This year has been difficult for everyone, and millions of people have experienced financial hardship due to the COVID-19 pandemic. Around 36% of Americans who save consistently say they're saving less due to the pandemic, according to a survey from Pew Research Group, and one-third say they've had to tap their retirement savings to pay their bills.

If you haven't saved as much as you had planned to this year (or if you were forced to withdraw some of your retirement savings), you still have time to catch up. By taking advantage of these three effortless ways to supercharge your savings in 2021, you can ensure your retirement plans stay on track.

Older couple smiling while sitting on a boat.

Image source: Getty Images.

1. Maximize employer matching contributions

Matching 401(k) contributions are essentially free money, so it's wise to take full advantage of them. By simply saving enough to earn the full match, you could potentially boost your savings by thousands of dollars per year.

For example, the average 401(k) match is 3.5% of a worker's salary, according to data from the Bureau of Labor Statistics. Say you're earning $50,000 per year and your employer will match 3.5% of those wages, or $1,750 per year. By investing that $1,750 and earning an 8% annual rate of return, those matching contributions would add up to nearly $200,000 over 30 years -- and that's not even including your own savings.

Even if you don't have much to save, try your best to max out your employer match. These contributions can potentially double your savings, so every little bit you're able to save can make a significant difference.

2. Make sure you're investing aggressively enough

The stock market has experienced an unprecedented level of volatility this year, and some investors may be cautious about continuing to invest. However, while it may be tempting to "hide your money under your mattress," investing in stocks is one of the most effective ways to see serious returns.
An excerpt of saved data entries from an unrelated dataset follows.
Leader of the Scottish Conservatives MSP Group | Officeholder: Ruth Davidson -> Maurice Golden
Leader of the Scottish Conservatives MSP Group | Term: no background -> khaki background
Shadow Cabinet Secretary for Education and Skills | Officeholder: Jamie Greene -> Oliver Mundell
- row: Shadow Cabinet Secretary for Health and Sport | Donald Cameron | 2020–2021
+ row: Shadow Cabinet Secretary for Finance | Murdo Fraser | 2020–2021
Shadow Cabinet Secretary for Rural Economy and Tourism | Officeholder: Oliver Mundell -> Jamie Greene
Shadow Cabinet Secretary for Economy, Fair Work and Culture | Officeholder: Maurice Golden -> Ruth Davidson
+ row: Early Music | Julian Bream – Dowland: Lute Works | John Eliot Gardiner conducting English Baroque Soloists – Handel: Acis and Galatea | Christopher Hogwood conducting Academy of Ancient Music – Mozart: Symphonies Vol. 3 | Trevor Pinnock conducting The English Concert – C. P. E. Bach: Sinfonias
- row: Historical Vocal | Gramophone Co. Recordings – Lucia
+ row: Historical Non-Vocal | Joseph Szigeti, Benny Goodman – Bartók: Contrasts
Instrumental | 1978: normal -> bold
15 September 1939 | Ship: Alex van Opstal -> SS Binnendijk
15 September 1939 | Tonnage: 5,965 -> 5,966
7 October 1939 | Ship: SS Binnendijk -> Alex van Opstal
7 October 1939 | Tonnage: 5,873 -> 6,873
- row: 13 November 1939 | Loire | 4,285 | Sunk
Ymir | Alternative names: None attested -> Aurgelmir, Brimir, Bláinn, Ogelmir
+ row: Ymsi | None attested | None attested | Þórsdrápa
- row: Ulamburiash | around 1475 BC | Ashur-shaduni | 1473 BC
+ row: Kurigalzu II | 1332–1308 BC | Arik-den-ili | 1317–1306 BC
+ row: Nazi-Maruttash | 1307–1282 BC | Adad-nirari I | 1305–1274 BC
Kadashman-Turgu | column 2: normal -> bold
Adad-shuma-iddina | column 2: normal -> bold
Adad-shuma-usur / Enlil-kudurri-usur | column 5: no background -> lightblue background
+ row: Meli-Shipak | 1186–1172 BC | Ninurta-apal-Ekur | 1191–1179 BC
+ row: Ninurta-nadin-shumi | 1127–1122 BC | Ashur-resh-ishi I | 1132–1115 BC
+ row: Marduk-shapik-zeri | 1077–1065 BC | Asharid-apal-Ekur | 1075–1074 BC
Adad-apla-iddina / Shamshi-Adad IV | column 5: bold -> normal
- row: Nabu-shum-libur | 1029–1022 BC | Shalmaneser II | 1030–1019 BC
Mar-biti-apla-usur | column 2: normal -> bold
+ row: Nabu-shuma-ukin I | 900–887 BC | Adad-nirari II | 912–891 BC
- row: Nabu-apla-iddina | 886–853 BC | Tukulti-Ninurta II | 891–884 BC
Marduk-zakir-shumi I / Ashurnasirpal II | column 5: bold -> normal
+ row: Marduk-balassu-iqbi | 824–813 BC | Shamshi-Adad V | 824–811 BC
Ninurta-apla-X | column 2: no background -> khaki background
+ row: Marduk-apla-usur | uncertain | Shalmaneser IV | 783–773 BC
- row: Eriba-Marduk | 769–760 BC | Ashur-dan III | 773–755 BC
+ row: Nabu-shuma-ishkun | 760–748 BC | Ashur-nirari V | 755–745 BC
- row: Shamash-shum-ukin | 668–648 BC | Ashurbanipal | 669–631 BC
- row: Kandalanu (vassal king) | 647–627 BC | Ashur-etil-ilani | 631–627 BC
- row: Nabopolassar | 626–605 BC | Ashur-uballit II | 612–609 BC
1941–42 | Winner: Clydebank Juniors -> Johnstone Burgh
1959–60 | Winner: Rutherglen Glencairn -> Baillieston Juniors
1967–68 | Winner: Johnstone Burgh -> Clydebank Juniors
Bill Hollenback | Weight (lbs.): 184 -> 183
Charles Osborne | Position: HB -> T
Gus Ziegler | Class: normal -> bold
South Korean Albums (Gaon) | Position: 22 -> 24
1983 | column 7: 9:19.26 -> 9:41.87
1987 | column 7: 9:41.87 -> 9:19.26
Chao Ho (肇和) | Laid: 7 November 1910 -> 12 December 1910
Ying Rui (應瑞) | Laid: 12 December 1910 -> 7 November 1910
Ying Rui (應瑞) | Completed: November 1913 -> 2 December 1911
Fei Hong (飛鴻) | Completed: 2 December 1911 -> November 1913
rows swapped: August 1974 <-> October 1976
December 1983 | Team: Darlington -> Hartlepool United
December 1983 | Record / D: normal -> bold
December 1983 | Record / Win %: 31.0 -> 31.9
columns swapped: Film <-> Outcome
Conservative investments like bonds may seem safer, but their low rates of return mean your investments will grow at a dismal pace. Despite volatility, the S&P 500 has experienced average returns of around 10% per year since its inception. Although investing in the stock market can seem risky, those higher returns make it much easier to save a substantial amount.

For instance, say you have $400 per month to invest, and you have three options: Invest more aggressively in stocks and earn an 8% annual return; invest more conservatively in bonds and earn a 5% annual return; or avoid the stock market altogether and put your money in a savings account earning 1% annual interest. Here's approximately how much your savings would grow over time in each of these scenarios:

Number of Years Total Savings Earning an 8% Annual Return Total Savings Earning a 5% Annual Return Total Savings Earning a 1% Annual Return
10 $69,500 $60,400 $50,200
20 $219,700 $158,700 $105,700
30 $543,800 $318,900 $167,000
40 $1,243,500 $579,800 $234,700

Source: Author's calculations.

Keep in mind that it's still wise to invest carefully in stocks. Be sure to diversify your portfolio and do your research to make sure you're putting your money behind solid investments. And if you're close to retirement, you may want to invest more conservatively to protect your savings from potential market downturns. But if you still have plenty of time left to save, investing more aggressively can be a relatively easy way to help your savings grow faster.

3. Set up automatic retirement fund contributions

When you already have loads of other financial responsibilities on your plate, it can be tough to remember to set aside some money for retirement. But by putting your savings on autopilot, you will never need to remind yourself to save.

If you're saving in a 401(k), many plans allow you to contribute a portion of each paycheck directly to your retirement fund. When the money never hits your bank account, it's easier to save it before you get the chance to spend it. If you have an individual retirement account (IRA), you may be able to set up automatic transfers from your bank account to your retirement fund each week, month, or however often you choose.

By thinking of retirement contributions as just another bill you have to pay, you're more likely to save consistently. And when you save consistently, it's much easier to build a healthy nest egg.

Saving money can be tough, but it doesn't have to be. By taking advantage of these simple ways to boost your savings, you can pad your retirement fund with next to no effort on your part.